Indiana_Parrothead said:


> The West Systems 207 hardener is formulated to dry clear, and is just as clear as PR or Alumilite. I have watch parts blanks that I cast that are over two years old now and have not seen any yellowing. CA does stick to it, on the few occasions that I have had pin holes I used CA to file them.
> 
> There used to be a user on here that went by the name Russianwolf (Mike Shue), for several years he made and sold hundreds of blanks and only used the West Systems epoxy to cast with, there may still be a few offered on the Exotic Blanks website, under the name Mike's Opal FX and Dicho blanks.
> 
> Mike


  Well I have to say this has made my to do list. Thanks for the info.


----------



## OKLAHOMAN (Nov 5, 2015)

If not mistaken Michelle (Lady Cop) also uses the West System epoxy on her watch part blanks.


----------



## BRobbins629 (Nov 5, 2015)

jttheclockman said:


> Well I have to say this has made my to do list. Thanks for the info.

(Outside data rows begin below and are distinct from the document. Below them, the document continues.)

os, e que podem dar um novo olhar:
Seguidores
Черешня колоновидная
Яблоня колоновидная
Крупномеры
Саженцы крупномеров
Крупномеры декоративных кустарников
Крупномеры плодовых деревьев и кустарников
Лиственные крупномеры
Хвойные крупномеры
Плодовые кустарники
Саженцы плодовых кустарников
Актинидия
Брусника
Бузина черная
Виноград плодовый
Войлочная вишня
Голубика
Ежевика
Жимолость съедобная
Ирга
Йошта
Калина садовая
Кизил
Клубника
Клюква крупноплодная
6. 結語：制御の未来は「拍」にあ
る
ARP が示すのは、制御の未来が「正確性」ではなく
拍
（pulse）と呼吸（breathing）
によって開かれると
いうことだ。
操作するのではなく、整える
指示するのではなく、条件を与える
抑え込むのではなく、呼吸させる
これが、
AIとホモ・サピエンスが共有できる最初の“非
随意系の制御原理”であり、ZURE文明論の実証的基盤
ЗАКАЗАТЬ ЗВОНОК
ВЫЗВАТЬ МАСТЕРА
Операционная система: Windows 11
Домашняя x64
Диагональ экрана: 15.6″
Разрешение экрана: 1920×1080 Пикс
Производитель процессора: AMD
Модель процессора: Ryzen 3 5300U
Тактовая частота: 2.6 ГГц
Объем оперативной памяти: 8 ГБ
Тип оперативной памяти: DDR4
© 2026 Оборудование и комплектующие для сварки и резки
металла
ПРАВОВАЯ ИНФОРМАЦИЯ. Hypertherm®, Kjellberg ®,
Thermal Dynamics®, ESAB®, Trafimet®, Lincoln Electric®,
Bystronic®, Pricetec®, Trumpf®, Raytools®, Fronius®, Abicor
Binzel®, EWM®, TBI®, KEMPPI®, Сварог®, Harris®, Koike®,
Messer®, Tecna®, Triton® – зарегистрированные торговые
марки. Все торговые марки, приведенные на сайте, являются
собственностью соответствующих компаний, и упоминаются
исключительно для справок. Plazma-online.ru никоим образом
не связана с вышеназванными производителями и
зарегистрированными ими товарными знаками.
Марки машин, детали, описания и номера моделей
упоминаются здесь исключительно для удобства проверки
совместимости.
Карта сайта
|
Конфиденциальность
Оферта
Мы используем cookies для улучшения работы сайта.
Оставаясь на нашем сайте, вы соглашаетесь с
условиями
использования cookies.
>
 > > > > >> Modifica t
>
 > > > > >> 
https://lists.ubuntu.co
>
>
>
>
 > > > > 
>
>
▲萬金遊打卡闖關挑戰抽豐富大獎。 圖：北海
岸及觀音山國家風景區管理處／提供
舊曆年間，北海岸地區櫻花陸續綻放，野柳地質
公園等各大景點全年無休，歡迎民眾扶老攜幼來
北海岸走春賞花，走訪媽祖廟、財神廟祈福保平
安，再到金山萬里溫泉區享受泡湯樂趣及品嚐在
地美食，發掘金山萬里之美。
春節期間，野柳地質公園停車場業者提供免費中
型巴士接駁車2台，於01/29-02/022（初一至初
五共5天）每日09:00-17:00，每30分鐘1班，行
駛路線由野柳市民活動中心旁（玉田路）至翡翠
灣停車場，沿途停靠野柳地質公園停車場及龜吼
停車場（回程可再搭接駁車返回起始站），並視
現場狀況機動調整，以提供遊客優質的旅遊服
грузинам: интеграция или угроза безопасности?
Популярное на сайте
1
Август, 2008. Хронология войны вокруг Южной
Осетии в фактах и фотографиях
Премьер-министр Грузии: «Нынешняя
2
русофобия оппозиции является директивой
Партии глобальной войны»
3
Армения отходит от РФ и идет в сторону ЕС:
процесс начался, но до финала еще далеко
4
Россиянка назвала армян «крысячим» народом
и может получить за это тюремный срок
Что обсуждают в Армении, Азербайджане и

I too have used epoxy but not in a while.  It was System 3, but I found that I couldn't get quite as good a gloss as PR.  Could well have been my technique as it was early in my pen making days.

What I would really like to see though is your list John!  You always seem to have something interesting up your sleeve.


----------



## dthayer (Nov 5, 2015)

Is there a shelf life on the West Systems resin and/or hardener?  I'd like to play around with making some blanks and I'm looking for something that I don't need a pressure pot for (at least initially) but I won't be going through it very fast and am wondering how long until it goes bad.

Thanks!


----------



## Indiana_Parrothead (Nov 5, 2015)

The cans that I am using now are six months old, not sure I have had it any longer than that.

Mike


----------



## jttheclockman (Nov 5, 2015)

BRobbins629 said:


> jttheclockman said:
> 
> 
> > Well I have to say this has made my to do list. Thanks for the info.
> ...




Bruce

I probably will not be alive long enough to execute all my ideas in just this hobby alone. My mind is constantly working. Unfortunately I ran into some health issues this past 2 years that have kept me out of my shop and it is killing me. In that time I kept active here and collected various materials and jotted down some of the ideas I came up with. Hopefully it will be sometime next year that I can once again return to the shop and get reunited with all my friends there I am hoping I will not disappoint people with some of these things. Keep those lathes spinning.


----------



## Kenny Durrant (Nov 6, 2015)

Ted I love your work. I have a cousin that builds fishing rods and does he same thing you do on his rods. I had him wrap a few tubes for me and I watered down some plain white Elmers glue and soaked the thread down on the tubes before casting. It worked for me. Good luck


----------



## nvignola (Nov 20, 2015)

Ted
how are you making these?


----------



## nvignola (Nov 20, 2015)

Ted:
How are you making those?


----------



## nvignola (Nov 20, 2015)

Ted, how are you making these?



Ted Sachs said:


> I just did this one the other night right after doing a Black and Gold snowflake pattern. I had to do my Saints' colors after that awesome game Drew played Sunday. LOL I cast a couple of blanks after getting my PR the other day only to find out tat PR and epoxy don't play well together. The PR will not stick to the epoxy at all. About two weeks worth of wrapping turns out to be just practice wraps. I had tried a test on first and it looked great. I found out when I tried turning it that it wasn't so great. Anyway, here's the black and chrome maze and the black and gold snowflake for y'all.
> 
> Oh, and now I"m going to try brushing some PR I'm going to mix up when I get a couple of more tubes wrapped. I'll brush on a good coat of it and stick that in the toaster oven to see if that works. Hopefully I can get something going consistently now.


----------



## Ted Sachs (Nov 20, 2015)

nvignola said:


> Ted, how are you making these?
> 
> 
> 
> ...



Sorry for not getting back to you on this sooner. I'm wrapping thread around the brass tube like when doing fishing rods.  You wrap in a spiral with a set spacing and go all the way across then back at that spacing.  You then wrap on one side our the other of your first thread and on some patterns you wrap on both sides. You keep repeating this and change colors at different stages to make the pattern develop.  Once finished you put a color preserver on it then brush on a couple of coats of polyester resin letting each one dry.  This will lock the threads together and keep them from unraveling when you cut it off of the mandrel that you wrap on.  I've attached a couple of pictures of what I use to wrap these on.


----------